Uno de los museos (si merece ese nombre) que más me gustó fue el Mauermuseum (museo del muro). Si lo comparamos con el centro de interpretación del mosquito en las balsas de Pinseque, financiado con fondos europeos, o con el horno-museo de la elaboración del pan de cinta con moño de cualquier pueblo de la provincia de Teruel (una iniciativa de LEADER de noséqué comarca), por poner dos ejemplos tan ficticios como frecuentes en nuestra geografía... si lo comparamos con ellos, digo, no pasará de recibir el calificativo de cutre. Pero es precisamente esa cutrez, esa impresión de que se trata de una muestra que puede hacerla uno mismo con horas y horas de dedicación, lo que le da un carácter asombrosamente cercano: cientos de documentos, recortes de prensa, fotografías, afiches... invaden sus paredes en un sin ton ni son aparente, mientras que en las habitaciones (que no salas, pues se trata de una casa) engendros de todas clases narran las vicisitudes de los que consiguieron pasar al otro lado (y de los que perecieron en el intento): globos, maletas dobles, habitáculos bajo el coche... En la planta calle, la tienda recuerda a los tiempos del SEPU en rebajas, y fuera el checkponit Charlie, una enclenque garita de control que separaba las dos partes del mundo y ahora sirve ahora de reclamo turístico donde hacerse unas fotos, con remedo de soldado americano y su bandera incluidos, a cambio de unas monedas.
El muro no está (o casi), lo derribaron la noche del 9 al 10 de noviembre del 89, mejor así, que no esté, salvo en estado fragmentario y escaso (es preferible recorrerlo en la web). De estos trozos de vergüenza me quedo con este momento previo al rapto de una voluptuosa Europa (sin Rusia) por un Zeus astado de banderas.
De todos modos, es posible encontrar zonas como la east side gallery donde algo más de un kilómetro de muro interior muestra obras pintadas tras la caída.

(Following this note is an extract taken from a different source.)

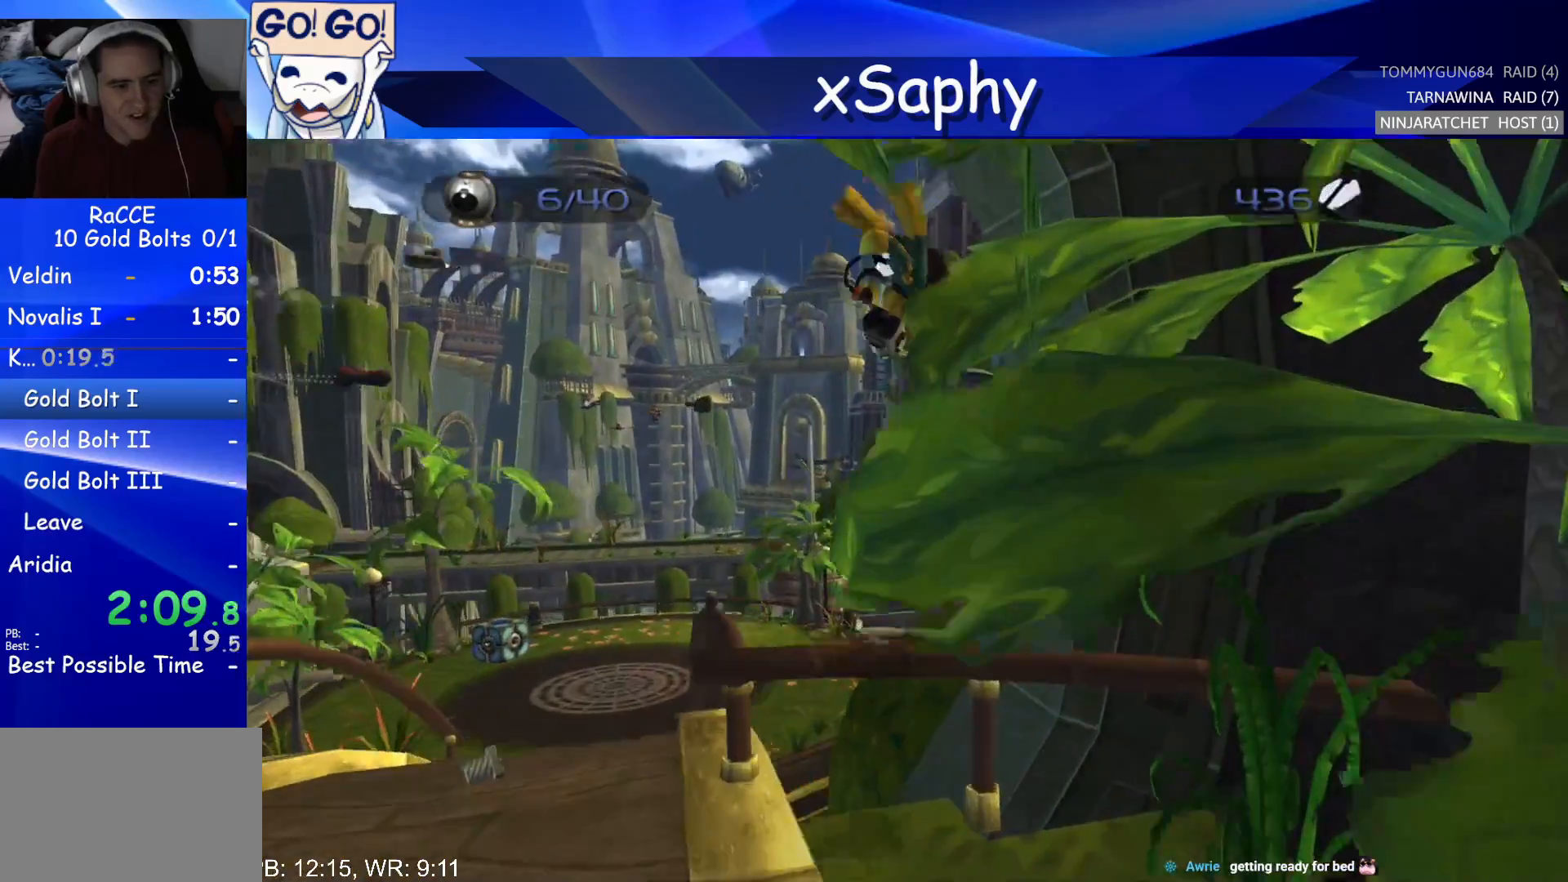
{"buttons": [], "left_stick": "up-right", "right_stick": "up", "events": [[317, "left_stick", "up-right"]]}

Justo allí se encuentra el conocido beso en la boca entre Leonidas Breznev y Erich Honecker, mandamases de la URSS y la RDA respectivamente; justo allí expliqué a seis alumnas de doctorado sevillanas quiénes eran esos dos tipos que ellas habían ido a ver (de propio, porque hay que ir hasta allí de propio) en una lluviosa y desapacible mañana (si llego a saber que, fruto de mi historia, una se iba a comprar una camiseta con la imagen, me callo); justo allí las obras que decoran la pared recuerdan a las casi 200 personas que murieron en el intento de pasar al otro lado, a las más de 5.000 que lo consiguieron y a los incontables que lo intentaron.